Un jour, à table pour déjeuner, j'aperçois un homme habillé de bleu (un targui) accroupi dans la cour de l'hôpital, laissant saigner, goutte à goutte, un énorme chou-fleur de son front.


Il est admis, bien entendu. Et nous décidons, avec le Toubib Seghir, d'enlever cette tumeur qui semble bien circonscrite, libre en profondeur, sans aucun ganglion décelable.


Nous disposons heureusement d'un bistouri électrique et l'ablation du chou-fleur ne pose qu'un problème : celui de combler le trou. La peau, fort heureusement, se prête à tous les plissements que nous lui demandons et nous suturons sur un drainage filiforme (1).


Le Targui guéri a quitté l'hôpital depuis plusieurs semaines quand nous parvient le résultat de la biopsie envoyée à Alger : tumeur sans aucun signe de malignité.


Et dans les semaines qui ont suivi (le téléphone arabe fonctionne sans fil, sans ondes hertziennes, mais il est admirablement efficace !), nous avons vu arriver de petites caravanes de dromadaires montés par des hommes bleus, venant de St Louis  - trois semaines de voyage à travers l'enfer du Tanezrouft - pour se faire soigner par les toubibs d'Adrar.


Nous en étions quand même un peu fiers, n'est-ce pas docteur Bourgeois ?
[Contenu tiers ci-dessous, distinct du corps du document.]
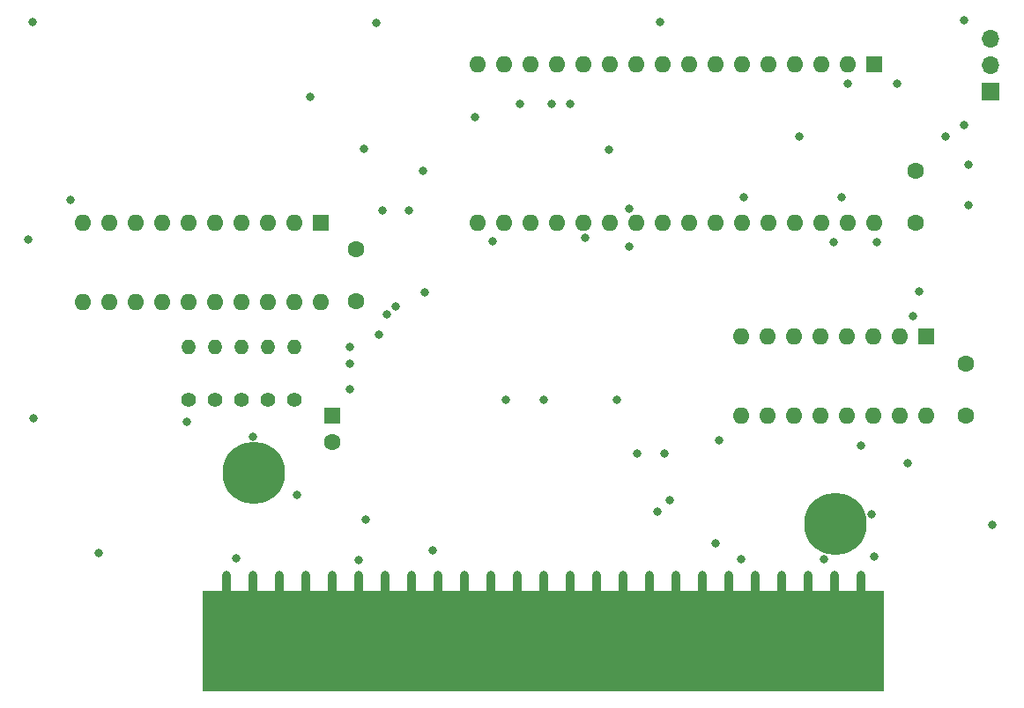
<source format=gbs>
G04 #@! TF.GenerationSoftware,KiCad,Pcbnew,7.0.10*
G04 #@! TF.CreationDate,2024-06-01T12:23:42+09:00*
G04 #@! TF.ProjectId,simple_megarom_cartridge,73696d70-6c65-45f6-9d65-6761726f6d5f,rev?*
G04 #@! TF.SameCoordinates,Original*
G04 #@! TF.FileFunction,Soldermask,Bot*
G04 #@! TF.FilePolarity,Negative*
%FSLAX46Y46*%
G04 Gerber Fmt 4.6, Leading zero omitted, Abs format (unit mm)*
G04 Created by KiCad (PCBNEW 7.0.10) date 2024-06-01 12:23:42*
%MOMM*%
%LPD*%
G01*
G04 APERTURE LIST*
G04 Aperture macros list*
%AMFreePoly0*
4,1,18,0.123607,0.380423,0.235114,0.323607,0.323607,0.235114,0.380423,0.123607,0.400000,0.000000,0.400000,-1.500000,0.850000,-1.500000,0.850000,-10.500000,-0.850000,-10.500000,-0.850000,-1.500000,-0.400000,-1.500000,-0.400000,0.000000,-0.380423,0.123607,-0.323607,0.235114,-0.235114,0.323607,-0.123607,0.380423,0.000000,0.400000,0.123607,0.380423,0.123607,0.380423,$1*%
G04 Aperture macros list end*
%ADD10C,1.600000*%
%ADD11R,1.600000X1.600000*%
%ADD12O,1.600000X1.600000*%
%ADD13C,6.000000*%
%ADD14FreePoly0,0.000000*%
%ADD15C,1.400000*%
%ADD16O,1.400000X1.400000*%
%ADD17R,1.700000X1.700000*%
%ADD18O,1.700000X1.700000*%
%ADD19C,0.800000*%
G04 APERTURE END LIST*
G36*
X133053600Y-105882600D02*
G01*
X67648600Y-105882600D01*
X67648600Y-115483800D01*
X133053600Y-115483800D01*
X133053600Y-105882600D01*
G37*
D10*
X140932000Y-88989000D03*
X140932000Y-83989000D03*
D11*
X132169000Y-55207000D03*
D12*
X129629000Y-55207000D03*
X127089000Y-55207000D03*
X124549000Y-55207000D03*
X122009000Y-55207000D03*
X119469000Y-55207000D03*
X116929000Y-55207000D03*
X114389000Y-55207000D03*
X111849000Y-55207000D03*
X109309000Y-55207000D03*
X106769000Y-55207000D03*
X104229000Y-55207000D03*
X101689000Y-55207000D03*
X99149000Y-55207000D03*
X96609000Y-55207000D03*
X94069000Y-55207000D03*
X94069000Y-70447000D03*
X96609000Y-70447000D03*
X99149000Y-70447000D03*
X101689000Y-70447000D03*
X104229000Y-70447000D03*
X106769000Y-70447000D03*
X109309000Y-70447000D03*
X111849000Y-70447000D03*
X114389000Y-70447000D03*
X116929000Y-70447000D03*
X119469000Y-70447000D03*
X122009000Y-70447000D03*
X124549000Y-70447000D03*
X127089000Y-70447000D03*
X129629000Y-70447000D03*
X132169000Y-70447000D03*
D13*
X72500000Y-94500000D03*
X128380000Y-99453000D03*
D14*
X130894600Y-104325600D03*
X128354600Y-104325600D03*
X125814600Y-104325600D03*
X123274600Y-104325600D03*
X120734600Y-104325600D03*
X118194600Y-104325600D03*
X115654600Y-104325600D03*
X113114600Y-104325600D03*
X110574600Y-104325600D03*
X108034600Y-104325600D03*
X105494600Y-104325600D03*
X102954600Y-104325600D03*
X100414600Y-104325600D03*
X97874600Y-104325600D03*
X95334600Y-104325600D03*
X92794600Y-104325600D03*
X90254600Y-104325600D03*
X87714600Y-104325600D03*
X85174600Y-104325600D03*
X82634600Y-104325600D03*
X80094600Y-104325600D03*
X77554600Y-104325600D03*
X75014600Y-104325600D03*
X72474600Y-104325600D03*
X69934600Y-104325600D03*
D10*
X82385000Y-77987000D03*
X82385000Y-72987000D03*
D11*
X137122000Y-81369000D03*
D12*
X134582000Y-81369000D03*
X132042000Y-81369000D03*
X129502000Y-81369000D03*
X126962000Y-81369000D03*
X124422000Y-81369000D03*
X121882000Y-81369000D03*
X119342000Y-81369000D03*
X119342000Y-88989000D03*
X121882000Y-88989000D03*
X124422000Y-88989000D03*
X126962000Y-88989000D03*
X129502000Y-88989000D03*
X132042000Y-88989000D03*
X134582000Y-88989000D03*
X137122000Y-88989000D03*
D11*
X80099000Y-89029000D03*
D10*
X80099000Y-91529000D03*
D15*
X76416000Y-87465000D03*
D16*
X76416000Y-82385000D03*
D15*
X68796000Y-87465000D03*
D16*
X68796000Y-82385000D03*
D15*
X71336000Y-87465000D03*
D16*
X71336000Y-82385000D03*
D15*
X73876000Y-87465000D03*
D16*
X73876000Y-82385000D03*
D10*
X136106000Y-70447000D03*
X136106000Y-65447000D03*
D15*
X66256000Y-87465000D03*
D16*
X66256000Y-82385000D03*
D17*
X143345000Y-57874000D03*
D18*
X143345000Y-55334000D03*
X143345000Y-52794000D03*
D11*
X78956000Y-70447000D03*
D12*
X76416000Y-70447000D03*
X73876000Y-70447000D03*
X71336000Y-70447000D03*
X68796000Y-70447000D03*
X66256000Y-70447000D03*
X63716000Y-70447000D03*
X61176000Y-70447000D03*
X58636000Y-70447000D03*
X56096000Y-70447000D03*
X56096000Y-78067000D03*
X58636000Y-78067000D03*
X61176000Y-78067000D03*
X63716000Y-78067000D03*
X66256000Y-78067000D03*
X68796000Y-78067000D03*
X71336000Y-78067000D03*
X73876000Y-78067000D03*
X76416000Y-78067000D03*
X78956000Y-78067000D03*
D19*
X84925000Y-69304000D03*
X88798495Y-65430505D03*
X76669992Y-96609008D03*
X88989000Y-77178000D03*
X119596000Y-68034000D03*
X128232000Y-72352000D03*
X127343000Y-102832000D03*
X70828000Y-102705000D03*
X66129000Y-89624000D03*
X89751000Y-101943000D03*
X135852000Y-79464000D03*
X50889000Y-72098000D03*
X132169000Y-102578000D03*
X131915000Y-98514000D03*
X141186000Y-68796000D03*
X83274000Y-99022000D03*
X84290000Y-51270000D03*
X140805000Y-51016000D03*
X128994000Y-68034000D03*
X141186000Y-64859000D03*
X111595000Y-51143000D03*
X51270000Y-51143000D03*
X57620000Y-102197000D03*
X116929000Y-101308000D03*
X51397000Y-89243000D03*
X54953000Y-68288000D03*
X72479000Y-91021000D03*
X95466000Y-72225000D03*
X134328000Y-57112000D03*
X129629000Y-57112000D03*
X132423000Y-72352000D03*
X143472000Y-99530000D03*
X119342000Y-102832000D03*
X87465000Y-69304000D03*
X136487000Y-77051000D03*
X139027000Y-62192000D03*
X124930000Y-62192000D03*
X96736000Y-87465000D03*
X81750000Y-82385000D03*
X93792300Y-60287000D03*
X83147000Y-63335000D03*
X81750000Y-84036000D03*
X106625200Y-63438100D03*
X135344000Y-93561000D03*
X111976000Y-92672000D03*
X109326800Y-92672000D03*
X111341000Y-98260000D03*
X112484000Y-97117000D03*
X108601700Y-72708400D03*
X117241000Y-91401990D03*
X140805000Y-61049000D03*
X130899000Y-91910000D03*
X104392100Y-71875300D03*
X108582600Y-69085000D03*
X107426400Y-87465000D03*
X102959000Y-59017000D03*
X101181000Y-59017000D03*
X100419000Y-87464998D03*
X98133000Y-59017000D03*
X77940000Y-58382000D03*
X86156200Y-78498900D03*
X84531000Y-81242000D03*
X85306002Y-79234600D03*
X82606500Y-102911300D03*
X81750000Y-86451600D03*
M02*

</source>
Mais il ne faudrait pas croire que ces activités médicales étaient notre unique raison de vivre. De temps à autre, un épisode cocasse ou imprévu venait ajouter un peu de sel à cette vie austère et laborieuse.
Une de mes filles venait de faire sa communion Solennelle, un dimanche d'avril, à l'occasion du passage de Monseigneur Mercier, évêque du Sahara, que nous ne voyions guère que tous les deux ans, son diocèse immense d'une superficie supérieure à celle de la France entière ne lui permettant pas de faire mieux.


Nous avions tout commandé à Alger à Air-Service sorte de coopérative montée par Air France pour ravitailler ceux du sud . L'avion tombe en panne : rien n'arrivera à la date prévue. Ma femme fabrique une aube dans un tissu local servant à la confection des haïks - voile blanc des musulmanes. Beau travail, mais à l'essayage, nous remarquons des raies rougeâtres sur l'aube : le tissu entreposé plié a soigneusement "absorbé" le sable rouge du Touat, marquant ainsi chaque pliure. On lave donc l'aube, le séchage ne posant aucun problème au Sahara ! Et nous nous apercevons que l'aube immaculée arrive aux genoux de ma fille. Il faut rallonger et tricher pour rendre ce "volant" plausible... ce qui fut fait.
 

Adrar 1957: le toubib Seghir et mon épouse

 

La nourriture est coincée dans l'avion en panne. Le "Toubib Seghir" fait le tour des palmeraies voisines - une des mes filles l'accompagne- pour trouver quelques poulets de remplacement, en comptant qu'il faudrait au moins deux poulets locaux pour remplacer un poulet normal. Ce ne fut pas une petite affaire... mais ils en trouvèrent.


Le jour de la cérémonie, le père blanc rassemble les enfants dans l'église d'Adrar pour une ultime répétition des cantiques. L'évêque n'est toujours pas arrivé : son Norecrin piloté par le R.P. Armel, pilote confirmé après un passage dans la R.A.F. de 1940 à 1945, a disparu... Les enfants s'énervent et le père blanc les renvoie chez eux avec la consigne de rejoindre l'église quand le petit monoplace sera en vue.


L'attente fut longue pour les enfants, pour les parents, pour les cuisiniers et pour les serveurs. Quand, tout à coup, venant du sud alors qu'on l'attendait au nord, l'avion apparaît, fait deux fois le tour d'Adrar et se pose enfin sur l'aérodrome. Les voitures de service conduisent les deux arrivants au bureau de l'Annexe. Monseigneur Mercier souriant, le R.P. Armel, malicieux, nous explique qu'il a fait un petit détour pour présenter son diocèse à l'évêque volant.
 


(1) Faisceau de crins synthétiques qui sortent de la plaie suturée et permet l'écoulement des fluides indésirables.